Have you ever stopped yourself in the course of a day and thought about the sheer volume of words we’re bombarded with? There are words we’re reading on everything from cereal boxes to newspapers to Facebook. Words are pouring into our ears like the summer monsoons from all directions: televisions, cell phones, podcasts, videos, the conversations of our office mates and neighbors, the music we listen to and our own conversations. Add to that the constant chatter going on inside our thoughts, we quite literally live inside a web of words.
Now, have you considered how many of these words are actually chosen and used with care, purpose and intent? Some of the scripts we’re read are carefully constructed by politicians, the media and ad agencies to manipulate our thinking. The authors of the world share their landscape worlds with us through words carefully crafted. But what about the rest; the everyday stuff? How careful are people really when it comes to the words they use? So many of us tend to use words we hear often without really considering what they mean. We just spew what’s trendy or convenient. It’s much akin to verbal littering. Words have power.
According to the Bible, all of existence was manifested with one perfect Word; a single utterance contained the power of ultimate creation. I know no greater example than this for the power behind words.

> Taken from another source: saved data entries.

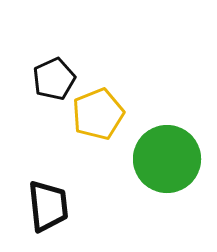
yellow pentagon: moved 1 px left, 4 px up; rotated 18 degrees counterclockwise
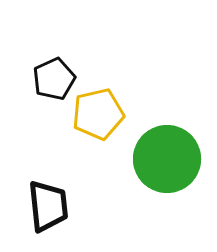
yellow pentagon: rotated 9 degrees clockwise
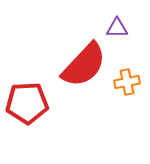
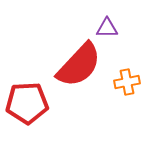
purple triangle: moved 10 px left
red semicircle: moved 5 px left
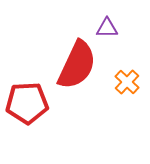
red semicircle: moved 2 px left; rotated 18 degrees counterclockwise
orange cross: rotated 35 degrees counterclockwise
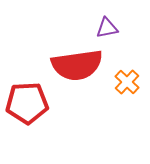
purple triangle: rotated 10 degrees counterclockwise
red semicircle: rotated 57 degrees clockwise
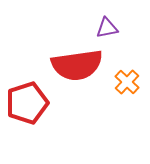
red pentagon: rotated 15 degrees counterclockwise
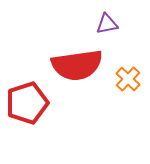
purple triangle: moved 4 px up
orange cross: moved 1 px right, 3 px up
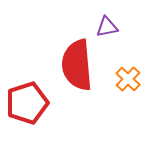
purple triangle: moved 3 px down
red semicircle: rotated 93 degrees clockwise
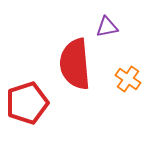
red semicircle: moved 2 px left, 1 px up
orange cross: rotated 10 degrees counterclockwise
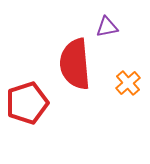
orange cross: moved 4 px down; rotated 15 degrees clockwise
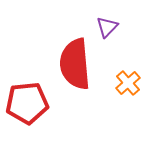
purple triangle: rotated 35 degrees counterclockwise
red pentagon: rotated 12 degrees clockwise
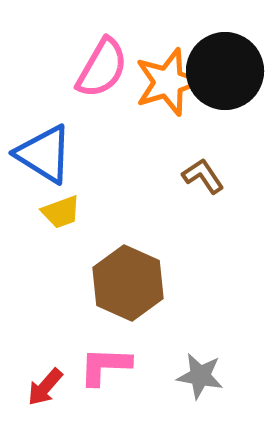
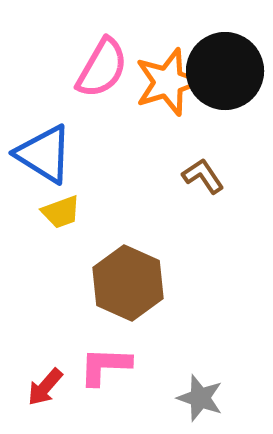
gray star: moved 22 px down; rotated 9 degrees clockwise
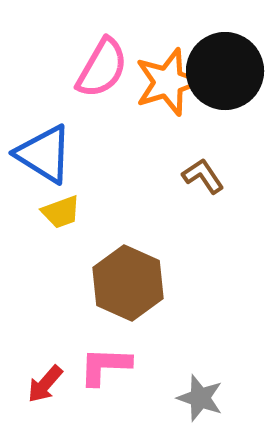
red arrow: moved 3 px up
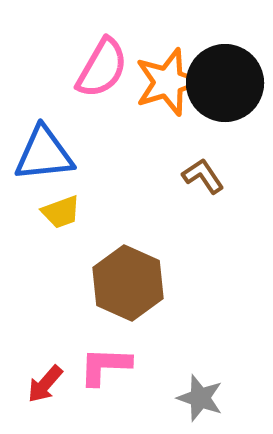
black circle: moved 12 px down
blue triangle: rotated 38 degrees counterclockwise
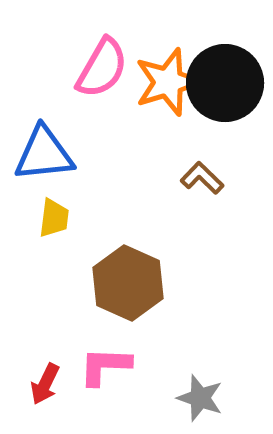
brown L-shape: moved 1 px left, 2 px down; rotated 12 degrees counterclockwise
yellow trapezoid: moved 7 px left, 6 px down; rotated 63 degrees counterclockwise
red arrow: rotated 15 degrees counterclockwise
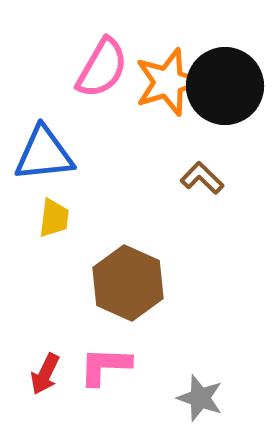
black circle: moved 3 px down
red arrow: moved 10 px up
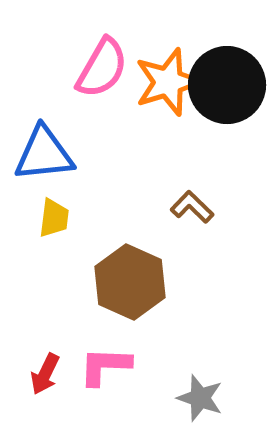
black circle: moved 2 px right, 1 px up
brown L-shape: moved 10 px left, 29 px down
brown hexagon: moved 2 px right, 1 px up
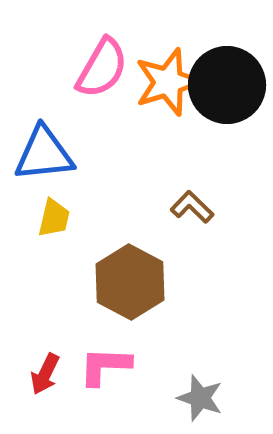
yellow trapezoid: rotated 6 degrees clockwise
brown hexagon: rotated 4 degrees clockwise
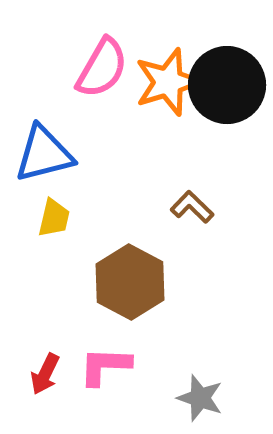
blue triangle: rotated 8 degrees counterclockwise
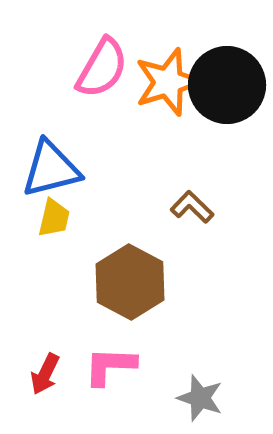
blue triangle: moved 7 px right, 15 px down
pink L-shape: moved 5 px right
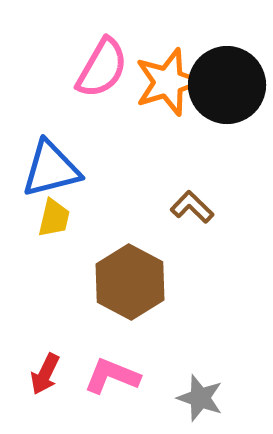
pink L-shape: moved 2 px right, 10 px down; rotated 20 degrees clockwise
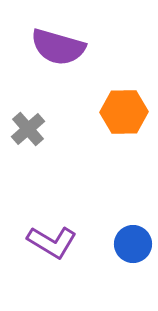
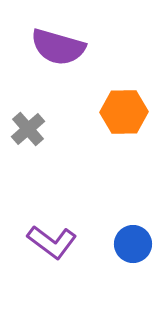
purple L-shape: rotated 6 degrees clockwise
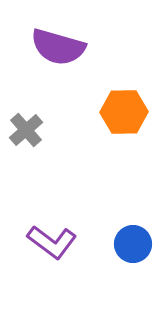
gray cross: moved 2 px left, 1 px down
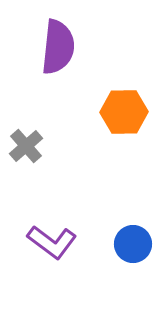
purple semicircle: rotated 100 degrees counterclockwise
gray cross: moved 16 px down
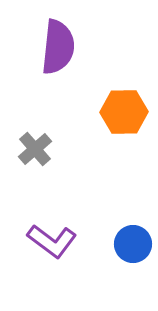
gray cross: moved 9 px right, 3 px down
purple L-shape: moved 1 px up
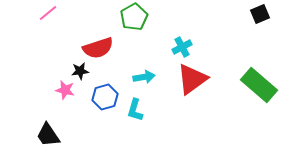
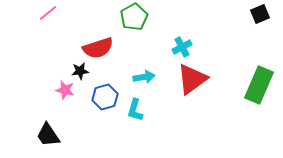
green rectangle: rotated 72 degrees clockwise
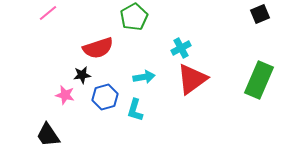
cyan cross: moved 1 px left, 1 px down
black star: moved 2 px right, 4 px down
green rectangle: moved 5 px up
pink star: moved 5 px down
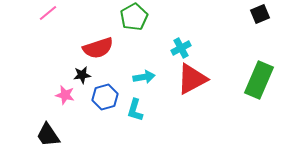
red triangle: rotated 8 degrees clockwise
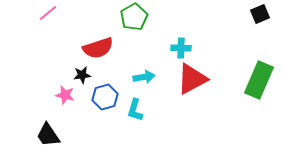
cyan cross: rotated 30 degrees clockwise
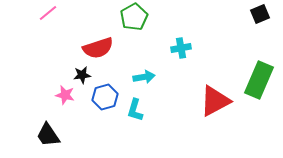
cyan cross: rotated 12 degrees counterclockwise
red triangle: moved 23 px right, 22 px down
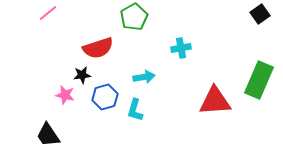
black square: rotated 12 degrees counterclockwise
red triangle: rotated 24 degrees clockwise
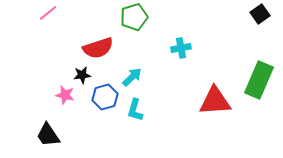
green pentagon: rotated 12 degrees clockwise
cyan arrow: moved 12 px left; rotated 35 degrees counterclockwise
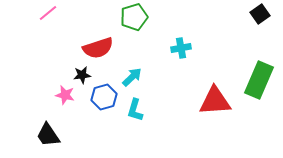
blue hexagon: moved 1 px left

Eastern traditions call this Word Ohm. In eastern spiritual expression Yogis practice the art of Vak Siddhi. Although considered a minor accomplishment, or siddhi, this practice is undertaken with the greatest sincerity. Vak means speech or voice, so Vak Siddhi literally means accomplishing a pure ability to use words. Attaining mastery of it, the Yogi gains the ability to make changes to the physical material universe. Jesus is said to be one of the Masters who understood this crucial importance and demonstrated his ability in biblical scriptures.
The Yoga Sutras of Patanjali outline the steps necessary to attain this skill as part of the practice of Satya, or the path of truth. Satya is a lifelong journey of knowing, speaking and learning to live life with nothing but truth. Practicing Satya will bring one naturally to Vak Siddhi. The Sutras state using words with honesty, positivity, truthfulness, life-affirming and loving intentions allows the attainment to develop spontaneously. Telling falsehoods and gossiping, talking for the sake of hearing ourselves talk or literally misusing words is said to lessen the power behind them.
I have experienced moments where a turn of phrase literally shakes me. I think we’ve all experienced that. Something suddenly booms through our being like thunder and leaves us changed. Some words we never forget. Words do have power. It might be worth considering how we use or choose to listen to all these words every minute of every day, whether external or internal. They change your world and they also affect someone else’s.
“The word is a force; it is the intent. That is why our intention manifests through the word no matter what language we speak.”